The OZ industry is experiencing some degree of frustration due to the delay in the updated proposed regulations being issued by the Treasury Department.  It is believed that the new draft proposed regulations have already been prepared and sent to OMB for comment and approval before being released.  We understand that OMB takes up to thirty (30) days to complete that process and may have already provided further comments to the Treasury Department in which case the process will continue until the proposed regulations are finalized.  Some professionals have indicated that the regulations should be released by the end of April.

As a result of this delay, and as reported in various major publications, many potential participants in the industry, especially including wealth managers and investors, are on the sidelines seeking more certainty as to many of the open issues that were made before regulations were issued in October of 2018.

Given the strict timeframe as to decisions to make investments and actually funding money, the delay is somewhat troublesome.  For instance, for those taxpayers that seek to take advantage of the OZ program for 2018 capital gains, the outside date (assuming the 180-day period commences at the end of the 2018 calendar year) would be June 28, 2019.  Furthermore, for those seeking to take advantage of 2019 capital gains deferrals, the outside date would be December 31, 2019.

Therefore, the industry has a significant amount of pent-up demands for product yet the delays are complicating the process due to structuring issues including the following:

  1. The ability to sell an asset prior to the expiration of the ten-year holding period and have those funds reinvested in another OZ project.
  2. The ability to sell an interest in an OZ fund and reinvest the money into another OZ fund.
  3. Issues related to funding of OZ businesses since the existing regulations primarily address the real estate industry and not operating businesses.  For instance, the regulations provide that 50 percent of the revenue from the OZ business must be generated within an OZ zone.  Legislatures have significant concern about that particular legal requirement and are proposing new legislation to change the 50 percent test to “substantial revenue.”
  4. There are issues related to meeting the substantial improvable requirements and clarity as to whether multiple assets can be utilized to make substantial improvements to assets rather than improvements to the asset acquired with the preexisting use.

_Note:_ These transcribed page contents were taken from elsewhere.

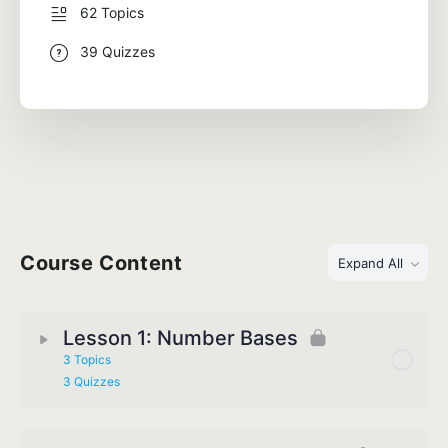
62 Topics
39 Quizzes
Course Content
Expand All
Lesson 1: Number Bases
3 Topics
3 Quizzes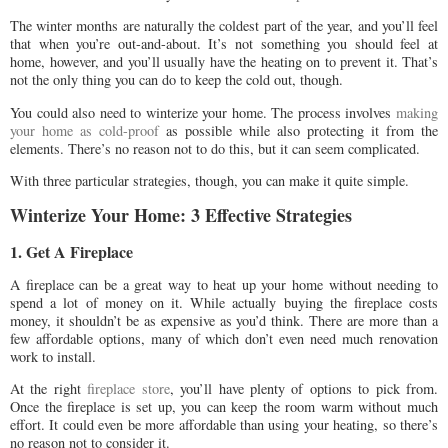
The winter months are naturally the coldest part of the year, and you’ll feel
that when you’re out-and-about. It’s not something you should feel at
home, however, and you’ll usually have the heating on to prevent it. That’s
not the only thing you can do to keep the cold out, though.
You could also need to winterize your home. The process involves
making
your home as cold-proof
as possible while also protecting it from the
elements. There’s no reason not to do this, but it can seem complicated.
With three particular strategies, though, you can make it quite simple.
Winterize Your Home: 3 Effective Strategies
1. Get A Fireplace
A fireplace can be a great way to heat up your home without needing to
spend a lot of money on it. While actually buying the fireplace costs
money, it shouldn’t be as expensive as you’d think. There are more than a
few affordable options, many of which don’t even need much renovation
work to install.
At the right
fireplace store
, you’ll have plenty of options to pick from.
Once the fireplace is set up, you can keep the room warm without much
effort. It could even be more affordable than using your heating, so there’s
no reason not to consider it.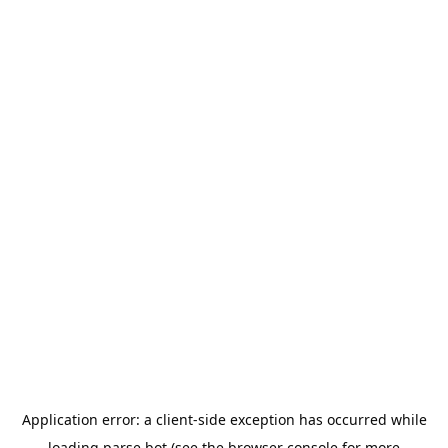
Application error: a
client
-side exception has occurred while
loading
parse.bot
(see the
browser console
for more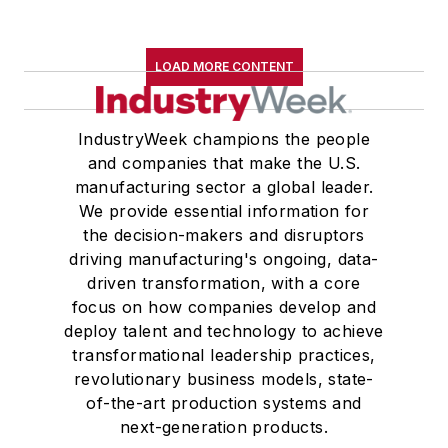
LOAD MORE CONTENT
IndustryWeek champions the people
and companies that make the U.S.
manufacturing sector a global leader.
We provide essential information for
the decision-makers and disruptors
driving manufacturing's ongoing, data-
driven transformation, with a core
focus on how companies develop and
deploy talent and technology to achieve
transformational leadership practices,
revolutionary business models, state-
of-the-art production systems and
next-generation products.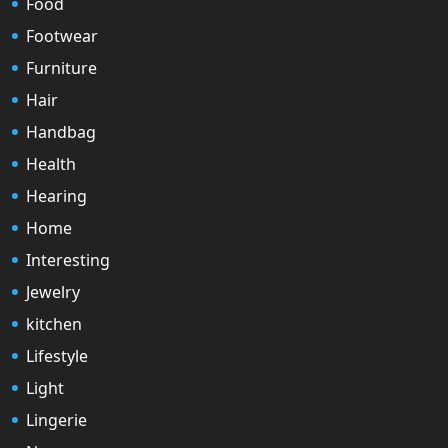
Food
Footwear
Furniture
Hair
Handbag
Health
Hearing
Home
Interesting
Jewelry
kitchen
Lifestyle
Light
Lingerie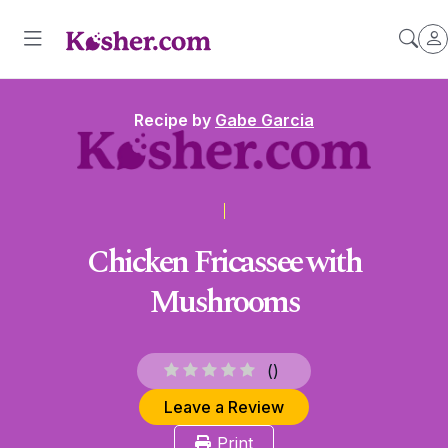
Recipe by
Gabe Garcia
Chicken Fricassee with
Mushrooms
(
)
Leave a Review
Print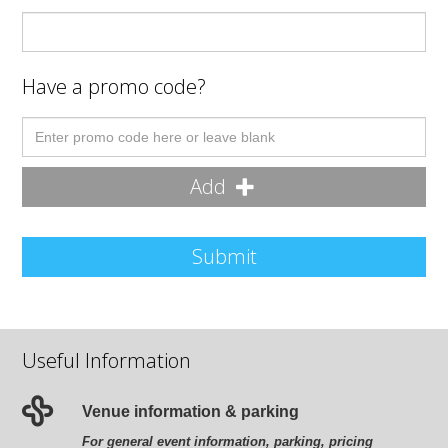
Have a promo code?
Add
Submit
Useful Information
Venue information & parking
For general event information, parking, pricing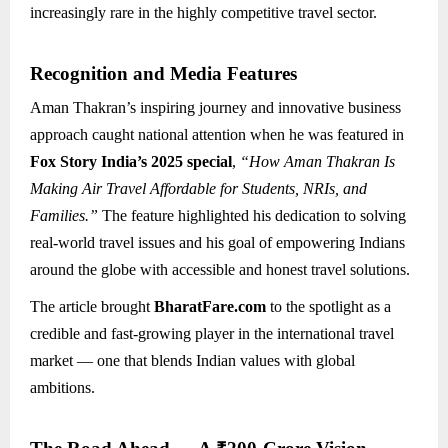
increasingly rare in the highly competitive travel sector.
Recognition and Media Features
Aman Thakran’s inspiring journey and innovative business
approach caught national attention when he was featured in
Fox Story India’s 2025 special
,
“How Aman Thakran Is
Making Air Travel Affordable for Students, NRIs, and
Families.”
The feature highlighted his dedication to solving
real-world travel issues and his goal of empowering Indians
around the globe with accessible and honest travel solutions.
The article brought
BharatFare.com
to the spotlight as a
credible and fast-growing player in the international travel
market — one that blends Indian values with global
ambitions.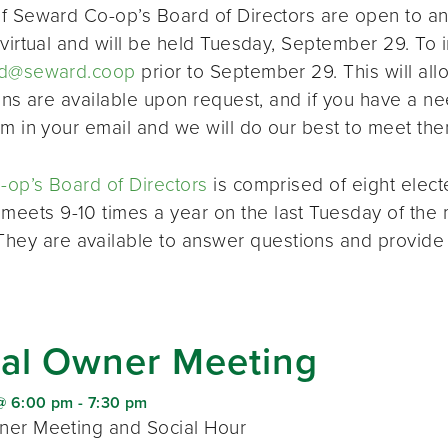
f Seward Co-op’s Board of Directors are open to a
virtual and will be held Tuesday, September 29. To i
d@seward.coop
prior to September 29. This will all
ions are available upon request, and if you have a 
em in your email and we will do our best to meet the
op’s Board of Directors
is comprised of eight elec
 meets 9-10 times a year on the last Tuesday of the 
 They are available to answer questions and provide
al Owner Meeting
@ 6:00 pm
-
7:30 pm
er Meeting and Social Hour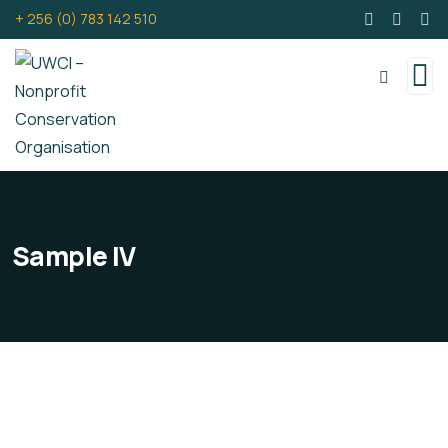
+ 256 (0) 783 142 510
Sample IV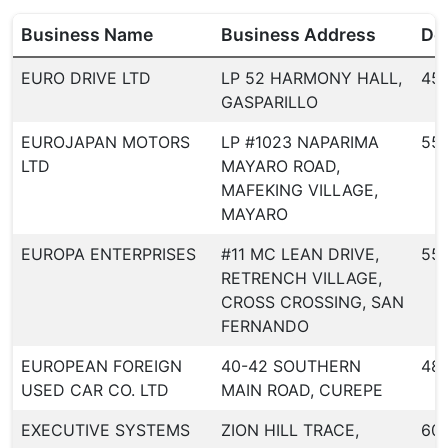
Business Name
Business Address
Dea
EURO DRIVE LTD
LP 52 HARMONY HALL,
45
GASPARILLO
EUROJAPAN MOTORS
LP #1023 NAPARIMA
551
LTD
MAYARO ROAD,
MAFEKING VILLAGE,
MAYARO
EUROPA ENTERPRISES
#11 MC LEAN DRIVE,
55
RETRENCH VILLAGE,
CROSS CROSSING, SAN
FERNANDO
EUROPEAN FOREIGN
40-42 SOUTHERN
48
USED CAR CO. LTD
MAIN ROAD, CUREPE
EXECUTIVE SYSTEMS
ZION HILL TRACE,
60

Based upon the above, transactions are still being structured within a more limited framework, with the only exit strategy for an OZ investment being the sale of one’s interest in the OZ fund itself after a ten-year holding period.  That creates requirements that offering documents are structured to enable a so-called “drag-along” right to require the mandatory exit from the fund.  Offerings are being structured with the concept that there is a feeder entity that funds money into several OZ funds with each fund undertaking the development of a single asset.  In other words, the industry is recognizing that at this time it is not feasible to have one fund own multiple assets from an exit standpoint.

Another major takeaway from the OZ program is the fact that there really is not any social responsibility required in connection with compliance with the OZ program.  However, local and state governments are exploring incentive programs for developers who comply with standards that will create benefits for the local communities.  Hopefully, these added incentives will result in a win-win situation for all parties affected by the OZ program.